Reproduce word for word the part of the data below that opens with the line containing "order: Pandanales" and closes with the line containing "scientific name: Stereocaulon condensatum", keeping both of those lines.
+---+
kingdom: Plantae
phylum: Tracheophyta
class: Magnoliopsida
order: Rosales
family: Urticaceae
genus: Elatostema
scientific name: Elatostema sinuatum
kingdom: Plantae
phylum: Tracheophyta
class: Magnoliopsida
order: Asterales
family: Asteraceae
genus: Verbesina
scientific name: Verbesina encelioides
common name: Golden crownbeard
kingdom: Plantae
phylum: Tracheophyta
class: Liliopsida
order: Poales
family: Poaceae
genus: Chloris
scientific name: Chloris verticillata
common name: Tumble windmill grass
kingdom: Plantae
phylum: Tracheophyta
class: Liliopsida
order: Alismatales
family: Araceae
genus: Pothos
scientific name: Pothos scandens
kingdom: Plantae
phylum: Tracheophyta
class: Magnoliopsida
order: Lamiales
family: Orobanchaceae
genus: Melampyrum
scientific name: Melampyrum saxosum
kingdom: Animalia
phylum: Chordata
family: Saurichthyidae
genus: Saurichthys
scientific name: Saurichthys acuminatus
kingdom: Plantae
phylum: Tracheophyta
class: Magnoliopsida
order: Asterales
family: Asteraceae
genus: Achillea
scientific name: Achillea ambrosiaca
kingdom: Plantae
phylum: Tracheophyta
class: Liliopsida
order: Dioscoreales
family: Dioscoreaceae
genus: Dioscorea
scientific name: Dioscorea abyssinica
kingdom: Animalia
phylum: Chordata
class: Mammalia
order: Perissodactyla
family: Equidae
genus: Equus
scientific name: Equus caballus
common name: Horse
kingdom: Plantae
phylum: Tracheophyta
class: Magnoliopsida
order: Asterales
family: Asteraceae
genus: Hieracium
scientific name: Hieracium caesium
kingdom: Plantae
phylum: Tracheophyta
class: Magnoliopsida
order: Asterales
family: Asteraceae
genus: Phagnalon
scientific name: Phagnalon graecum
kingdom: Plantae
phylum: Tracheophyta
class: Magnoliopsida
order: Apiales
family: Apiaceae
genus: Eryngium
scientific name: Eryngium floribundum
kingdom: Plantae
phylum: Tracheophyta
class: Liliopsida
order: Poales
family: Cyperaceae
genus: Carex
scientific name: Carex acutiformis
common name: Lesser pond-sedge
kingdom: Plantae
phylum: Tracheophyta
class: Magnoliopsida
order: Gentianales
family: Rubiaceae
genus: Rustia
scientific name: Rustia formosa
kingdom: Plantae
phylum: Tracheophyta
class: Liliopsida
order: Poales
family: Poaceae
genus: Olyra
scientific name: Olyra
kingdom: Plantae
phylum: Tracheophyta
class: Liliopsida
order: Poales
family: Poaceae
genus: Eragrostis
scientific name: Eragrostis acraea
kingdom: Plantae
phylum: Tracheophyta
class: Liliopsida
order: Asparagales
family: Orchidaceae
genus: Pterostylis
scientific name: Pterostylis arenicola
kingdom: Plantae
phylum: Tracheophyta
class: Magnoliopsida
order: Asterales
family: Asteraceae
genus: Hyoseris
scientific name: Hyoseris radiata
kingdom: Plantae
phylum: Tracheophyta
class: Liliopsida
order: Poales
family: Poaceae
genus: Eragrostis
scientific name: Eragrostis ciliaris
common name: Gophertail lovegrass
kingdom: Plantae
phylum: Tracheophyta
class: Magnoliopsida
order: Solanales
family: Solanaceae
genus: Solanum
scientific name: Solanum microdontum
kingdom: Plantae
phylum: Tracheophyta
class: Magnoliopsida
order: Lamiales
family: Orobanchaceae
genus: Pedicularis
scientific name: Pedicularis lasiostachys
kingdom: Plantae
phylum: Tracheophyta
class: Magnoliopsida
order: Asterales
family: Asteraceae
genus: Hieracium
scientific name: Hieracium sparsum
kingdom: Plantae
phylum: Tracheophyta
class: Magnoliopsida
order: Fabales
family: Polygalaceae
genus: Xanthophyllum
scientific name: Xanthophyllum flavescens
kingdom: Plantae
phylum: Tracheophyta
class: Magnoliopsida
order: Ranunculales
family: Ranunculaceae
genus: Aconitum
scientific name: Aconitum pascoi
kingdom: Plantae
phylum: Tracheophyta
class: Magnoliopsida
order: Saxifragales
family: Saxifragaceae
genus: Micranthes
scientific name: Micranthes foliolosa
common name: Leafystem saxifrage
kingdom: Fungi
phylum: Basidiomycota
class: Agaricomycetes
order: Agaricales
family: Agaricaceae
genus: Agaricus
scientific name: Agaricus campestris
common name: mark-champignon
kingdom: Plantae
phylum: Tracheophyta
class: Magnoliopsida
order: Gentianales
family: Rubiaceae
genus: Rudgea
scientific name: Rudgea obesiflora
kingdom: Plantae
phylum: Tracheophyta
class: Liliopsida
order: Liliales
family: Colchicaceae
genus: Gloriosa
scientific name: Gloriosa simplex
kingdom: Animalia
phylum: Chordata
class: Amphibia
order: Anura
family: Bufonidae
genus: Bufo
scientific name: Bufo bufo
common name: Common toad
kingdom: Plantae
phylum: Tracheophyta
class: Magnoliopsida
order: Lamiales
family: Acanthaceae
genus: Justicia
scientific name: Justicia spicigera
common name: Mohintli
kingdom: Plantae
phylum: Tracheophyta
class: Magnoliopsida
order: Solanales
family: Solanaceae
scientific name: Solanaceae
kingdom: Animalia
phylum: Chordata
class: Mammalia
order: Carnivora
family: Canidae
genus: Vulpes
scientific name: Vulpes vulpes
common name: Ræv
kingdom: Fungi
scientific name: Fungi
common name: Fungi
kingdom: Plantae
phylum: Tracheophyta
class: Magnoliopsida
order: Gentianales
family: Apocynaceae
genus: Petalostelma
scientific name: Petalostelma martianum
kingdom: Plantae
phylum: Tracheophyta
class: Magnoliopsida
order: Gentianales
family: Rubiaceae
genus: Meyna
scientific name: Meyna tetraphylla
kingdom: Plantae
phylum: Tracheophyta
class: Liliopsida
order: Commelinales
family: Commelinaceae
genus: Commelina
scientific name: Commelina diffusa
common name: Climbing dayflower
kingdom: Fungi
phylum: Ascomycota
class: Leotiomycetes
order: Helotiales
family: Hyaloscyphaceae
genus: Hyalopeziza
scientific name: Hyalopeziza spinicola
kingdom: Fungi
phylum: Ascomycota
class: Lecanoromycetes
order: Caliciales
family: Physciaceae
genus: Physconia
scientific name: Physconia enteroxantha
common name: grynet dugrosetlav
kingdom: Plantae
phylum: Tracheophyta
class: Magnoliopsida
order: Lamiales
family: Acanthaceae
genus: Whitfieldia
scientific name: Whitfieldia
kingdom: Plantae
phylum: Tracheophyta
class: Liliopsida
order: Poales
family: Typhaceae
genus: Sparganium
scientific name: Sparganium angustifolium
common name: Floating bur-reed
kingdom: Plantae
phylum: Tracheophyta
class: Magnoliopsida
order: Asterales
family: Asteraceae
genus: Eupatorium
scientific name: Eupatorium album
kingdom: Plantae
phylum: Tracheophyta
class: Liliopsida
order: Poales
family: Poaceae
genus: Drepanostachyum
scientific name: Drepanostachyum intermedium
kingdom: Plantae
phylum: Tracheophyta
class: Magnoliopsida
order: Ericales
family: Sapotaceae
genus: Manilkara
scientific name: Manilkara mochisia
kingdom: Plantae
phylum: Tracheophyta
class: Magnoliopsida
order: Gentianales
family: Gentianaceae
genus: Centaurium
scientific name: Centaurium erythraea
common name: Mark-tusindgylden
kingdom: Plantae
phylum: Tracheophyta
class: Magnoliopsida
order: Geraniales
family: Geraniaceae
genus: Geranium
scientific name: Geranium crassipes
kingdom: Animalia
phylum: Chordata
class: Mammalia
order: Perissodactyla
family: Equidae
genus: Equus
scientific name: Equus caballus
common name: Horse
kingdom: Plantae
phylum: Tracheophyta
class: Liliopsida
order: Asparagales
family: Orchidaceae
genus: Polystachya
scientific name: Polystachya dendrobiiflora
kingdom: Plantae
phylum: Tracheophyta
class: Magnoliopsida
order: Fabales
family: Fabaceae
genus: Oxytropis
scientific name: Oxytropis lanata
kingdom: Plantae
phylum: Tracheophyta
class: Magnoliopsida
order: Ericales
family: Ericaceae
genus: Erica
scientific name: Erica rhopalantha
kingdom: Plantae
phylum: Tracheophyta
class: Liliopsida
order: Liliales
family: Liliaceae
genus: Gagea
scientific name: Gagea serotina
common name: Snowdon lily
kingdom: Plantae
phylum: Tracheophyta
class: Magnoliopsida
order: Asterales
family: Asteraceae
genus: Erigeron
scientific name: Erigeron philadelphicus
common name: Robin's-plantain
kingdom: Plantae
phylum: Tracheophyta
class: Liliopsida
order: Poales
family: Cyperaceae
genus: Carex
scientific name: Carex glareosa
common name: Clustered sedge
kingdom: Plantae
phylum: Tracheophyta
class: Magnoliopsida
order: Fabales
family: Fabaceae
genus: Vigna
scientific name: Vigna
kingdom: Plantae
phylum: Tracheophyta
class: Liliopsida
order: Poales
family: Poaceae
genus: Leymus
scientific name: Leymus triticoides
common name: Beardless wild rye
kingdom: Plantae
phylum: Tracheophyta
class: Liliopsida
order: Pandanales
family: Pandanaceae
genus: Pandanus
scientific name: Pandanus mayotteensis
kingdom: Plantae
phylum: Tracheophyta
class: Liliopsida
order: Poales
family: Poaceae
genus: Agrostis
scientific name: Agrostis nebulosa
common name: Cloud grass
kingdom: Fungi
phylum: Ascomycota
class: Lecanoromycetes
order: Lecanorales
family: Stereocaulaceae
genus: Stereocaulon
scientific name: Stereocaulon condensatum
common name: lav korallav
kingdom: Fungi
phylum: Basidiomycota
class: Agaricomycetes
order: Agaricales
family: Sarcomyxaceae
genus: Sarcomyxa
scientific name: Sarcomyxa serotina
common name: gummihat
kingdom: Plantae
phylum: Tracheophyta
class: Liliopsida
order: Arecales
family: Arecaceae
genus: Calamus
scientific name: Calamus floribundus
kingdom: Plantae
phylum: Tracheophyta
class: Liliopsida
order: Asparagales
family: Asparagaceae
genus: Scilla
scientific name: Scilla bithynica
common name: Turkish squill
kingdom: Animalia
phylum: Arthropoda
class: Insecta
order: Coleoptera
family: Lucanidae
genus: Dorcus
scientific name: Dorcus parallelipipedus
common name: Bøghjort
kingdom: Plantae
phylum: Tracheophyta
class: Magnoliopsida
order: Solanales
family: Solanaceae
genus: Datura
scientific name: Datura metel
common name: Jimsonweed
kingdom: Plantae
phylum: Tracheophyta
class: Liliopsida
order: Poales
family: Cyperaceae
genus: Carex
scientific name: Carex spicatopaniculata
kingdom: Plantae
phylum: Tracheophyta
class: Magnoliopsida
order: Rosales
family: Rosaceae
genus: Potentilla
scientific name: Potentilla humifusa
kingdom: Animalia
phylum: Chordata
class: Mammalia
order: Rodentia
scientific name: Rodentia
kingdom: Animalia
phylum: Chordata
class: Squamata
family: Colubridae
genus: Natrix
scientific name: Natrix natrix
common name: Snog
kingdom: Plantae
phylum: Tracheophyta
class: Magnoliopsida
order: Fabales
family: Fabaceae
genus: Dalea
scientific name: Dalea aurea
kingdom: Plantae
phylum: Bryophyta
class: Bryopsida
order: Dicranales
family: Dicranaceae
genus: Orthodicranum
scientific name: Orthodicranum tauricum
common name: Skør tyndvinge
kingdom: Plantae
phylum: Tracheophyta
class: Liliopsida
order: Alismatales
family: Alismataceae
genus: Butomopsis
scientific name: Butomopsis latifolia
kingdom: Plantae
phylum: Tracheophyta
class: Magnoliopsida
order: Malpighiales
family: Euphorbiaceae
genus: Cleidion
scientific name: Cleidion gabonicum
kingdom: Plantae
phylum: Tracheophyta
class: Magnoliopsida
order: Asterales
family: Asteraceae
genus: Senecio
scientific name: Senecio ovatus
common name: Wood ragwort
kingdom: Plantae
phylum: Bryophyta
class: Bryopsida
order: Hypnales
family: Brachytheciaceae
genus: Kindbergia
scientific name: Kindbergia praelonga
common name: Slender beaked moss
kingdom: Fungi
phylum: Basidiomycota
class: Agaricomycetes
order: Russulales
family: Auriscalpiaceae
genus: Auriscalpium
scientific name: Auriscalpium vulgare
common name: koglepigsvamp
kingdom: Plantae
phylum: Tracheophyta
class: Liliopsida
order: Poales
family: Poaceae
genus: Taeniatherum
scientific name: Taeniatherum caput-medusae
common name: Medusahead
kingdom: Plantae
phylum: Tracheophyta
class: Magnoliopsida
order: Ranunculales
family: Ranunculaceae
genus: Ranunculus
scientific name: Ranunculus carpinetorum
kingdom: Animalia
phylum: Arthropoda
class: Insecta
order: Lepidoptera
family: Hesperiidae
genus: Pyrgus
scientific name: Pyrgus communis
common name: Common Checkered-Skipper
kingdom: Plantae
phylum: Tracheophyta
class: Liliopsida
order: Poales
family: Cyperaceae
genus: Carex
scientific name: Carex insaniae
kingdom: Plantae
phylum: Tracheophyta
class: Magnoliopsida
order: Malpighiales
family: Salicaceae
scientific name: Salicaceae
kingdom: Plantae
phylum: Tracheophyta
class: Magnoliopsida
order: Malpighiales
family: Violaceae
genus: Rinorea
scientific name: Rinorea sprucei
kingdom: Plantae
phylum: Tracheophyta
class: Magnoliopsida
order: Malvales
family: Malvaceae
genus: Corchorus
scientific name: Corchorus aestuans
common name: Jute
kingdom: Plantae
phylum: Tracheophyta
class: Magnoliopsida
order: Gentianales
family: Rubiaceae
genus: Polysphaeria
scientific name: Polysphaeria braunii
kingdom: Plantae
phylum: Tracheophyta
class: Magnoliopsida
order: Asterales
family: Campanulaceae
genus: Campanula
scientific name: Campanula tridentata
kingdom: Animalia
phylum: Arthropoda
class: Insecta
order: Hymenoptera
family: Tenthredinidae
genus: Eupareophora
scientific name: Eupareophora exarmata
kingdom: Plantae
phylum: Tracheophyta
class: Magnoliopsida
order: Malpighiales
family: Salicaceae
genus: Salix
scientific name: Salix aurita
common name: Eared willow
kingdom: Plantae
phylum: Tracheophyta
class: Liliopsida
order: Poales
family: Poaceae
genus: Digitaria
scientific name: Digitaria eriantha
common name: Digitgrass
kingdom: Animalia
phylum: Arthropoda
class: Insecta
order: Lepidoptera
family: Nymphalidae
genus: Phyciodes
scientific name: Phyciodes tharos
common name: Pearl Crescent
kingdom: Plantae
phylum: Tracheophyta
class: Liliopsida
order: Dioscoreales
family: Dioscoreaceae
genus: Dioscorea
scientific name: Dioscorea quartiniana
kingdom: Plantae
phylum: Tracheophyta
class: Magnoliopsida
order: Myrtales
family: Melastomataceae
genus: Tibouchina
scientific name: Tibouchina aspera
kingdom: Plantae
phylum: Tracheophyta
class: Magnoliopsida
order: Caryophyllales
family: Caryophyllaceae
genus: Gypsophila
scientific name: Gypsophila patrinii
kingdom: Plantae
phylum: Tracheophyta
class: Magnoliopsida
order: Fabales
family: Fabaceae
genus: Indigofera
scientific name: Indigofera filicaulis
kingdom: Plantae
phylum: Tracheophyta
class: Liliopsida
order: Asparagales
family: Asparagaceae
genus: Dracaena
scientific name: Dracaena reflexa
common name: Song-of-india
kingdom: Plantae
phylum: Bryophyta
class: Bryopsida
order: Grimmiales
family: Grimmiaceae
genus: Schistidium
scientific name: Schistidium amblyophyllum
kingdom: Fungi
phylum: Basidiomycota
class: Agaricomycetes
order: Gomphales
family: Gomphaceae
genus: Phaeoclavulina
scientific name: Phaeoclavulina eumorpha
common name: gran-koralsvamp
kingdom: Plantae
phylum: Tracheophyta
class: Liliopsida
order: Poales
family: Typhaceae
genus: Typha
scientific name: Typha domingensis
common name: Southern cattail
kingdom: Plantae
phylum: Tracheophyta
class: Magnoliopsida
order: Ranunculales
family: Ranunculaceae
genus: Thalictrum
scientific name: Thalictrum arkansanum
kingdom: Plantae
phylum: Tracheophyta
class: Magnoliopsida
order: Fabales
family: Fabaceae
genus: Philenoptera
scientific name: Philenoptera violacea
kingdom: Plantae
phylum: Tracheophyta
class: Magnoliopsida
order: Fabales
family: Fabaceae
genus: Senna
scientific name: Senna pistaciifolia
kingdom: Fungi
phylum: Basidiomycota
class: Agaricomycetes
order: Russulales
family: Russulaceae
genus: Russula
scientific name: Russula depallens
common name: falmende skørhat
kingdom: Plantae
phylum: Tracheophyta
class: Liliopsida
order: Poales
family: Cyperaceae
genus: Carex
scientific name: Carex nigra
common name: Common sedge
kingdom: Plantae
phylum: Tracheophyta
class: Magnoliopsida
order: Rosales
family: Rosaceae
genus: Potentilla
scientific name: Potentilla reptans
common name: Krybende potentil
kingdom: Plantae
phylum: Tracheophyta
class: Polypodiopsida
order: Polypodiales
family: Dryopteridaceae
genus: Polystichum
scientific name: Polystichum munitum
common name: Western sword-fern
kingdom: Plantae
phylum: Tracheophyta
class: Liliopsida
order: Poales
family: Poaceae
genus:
+---+
• _Response_:
order: Pandanales
family: Pandanaceae
genus: Pandanus
scientific name: Pandanus mayotteensis
kingdom: Plantae
phylum: Tracheophyta
class: Liliopsida
order: Poales
family: Poaceae
genus: Agrostis
scientific name: Agrostis nebulosa
common name: Cloud grass
kingdom: Fungi
phylum: Ascomycota
class: Lecanoromycetes
order: Lecanorales
family: Stereocaulaceae
genus: Stereocaulon
scientific name: Stereocaulon condensatum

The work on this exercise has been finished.